[Data excerpts]
◆ ◆ ◆ ◆

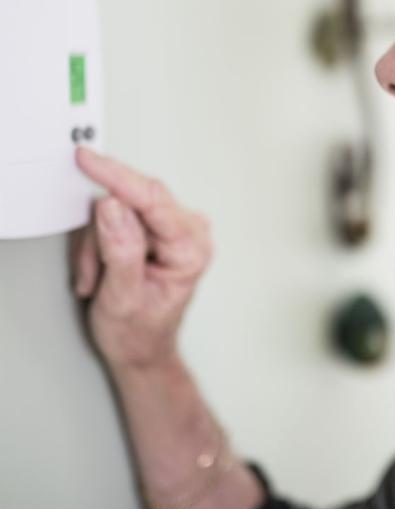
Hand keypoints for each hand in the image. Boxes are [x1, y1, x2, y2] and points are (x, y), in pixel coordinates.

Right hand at [70, 146, 213, 372]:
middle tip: (95, 272)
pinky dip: (100, 244)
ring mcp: (174, 226)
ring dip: (98, 246)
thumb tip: (112, 206)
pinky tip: (104, 270)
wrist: (142, 349)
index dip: (117, 176)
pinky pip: (117, 217)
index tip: (88, 160)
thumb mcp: (122, 298)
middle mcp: (190, 231)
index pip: (153, 199)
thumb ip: (119, 250)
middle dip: (101, 237)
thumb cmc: (140, 332)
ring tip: (101, 279)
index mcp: (192, 248)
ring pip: (118, 210)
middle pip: (133, 201)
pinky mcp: (157, 226)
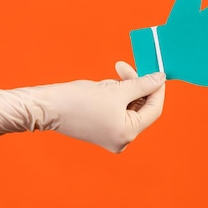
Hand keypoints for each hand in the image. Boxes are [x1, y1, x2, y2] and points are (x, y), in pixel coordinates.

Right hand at [0, 62, 165, 152]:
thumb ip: (142, 84)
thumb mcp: (115, 89)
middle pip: (140, 107)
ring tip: (104, 82)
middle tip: (122, 67)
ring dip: (121, 88)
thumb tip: (160, 78)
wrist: (47, 107)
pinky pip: (116, 109)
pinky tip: (100, 89)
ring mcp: (111, 137)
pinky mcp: (101, 130)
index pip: (154, 109)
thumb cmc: (78, 100)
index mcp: (128, 134)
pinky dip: (112, 96)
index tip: (154, 70)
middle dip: (134, 85)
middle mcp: (122, 140)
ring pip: (127, 106)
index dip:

◆ ◆ ◆ ◆

# Exercise goal
Exactly as given, transcribe every line of the data, but not its images.

# Answer section
Hand keypoints for each hand in the image. Boxes are [x1, y1, x2, y2] and points are (x, y), in pixel coordinates.

Right hand at [70, 146, 213, 372]:
middle tip: (95, 272)
pinky dip: (100, 244)
ring mcp: (174, 226)
ring dip: (98, 246)
thumb tip: (112, 206)
pinky tip: (104, 270)
wrist: (142, 349)
index dip: (117, 176)
pinky pip: (117, 217)
index tip: (88, 160)
thumb mcp: (122, 298)
middle mcp: (190, 231)
index pip: (153, 199)
thumb ip: (119, 250)
middle dip: (101, 237)
thumb cmc: (140, 332)
ring tip: (101, 279)
index mcp: (192, 248)
ring pip: (118, 210)
middle pip: (133, 201)
pinky mcp: (157, 226)
Hand keypoints for each hand in the image. Boxes are [x1, y1, x2, y2] and points are (x, y), in pixel coordinates.

Right hand at [0, 62, 165, 152]:
thumb ip: (142, 84)
thumb mcp: (115, 89)
middle pip: (140, 107)
ring tip: (104, 82)
middle tip: (122, 67)
ring dip: (121, 88)
thumb tip: (160, 78)
wrist: (47, 107)
pinky pip: (116, 109)
pinky tip: (100, 89)
ring mcp: (111, 137)
pinky mcp: (101, 130)
index pip: (154, 109)
thumb cmc: (78, 100)
index mcp: (128, 134)
pinky dip: (112, 96)
index tip: (154, 70)
middle dip: (134, 85)
middle mcp: (122, 140)
ring pip: (127, 106)
index dip:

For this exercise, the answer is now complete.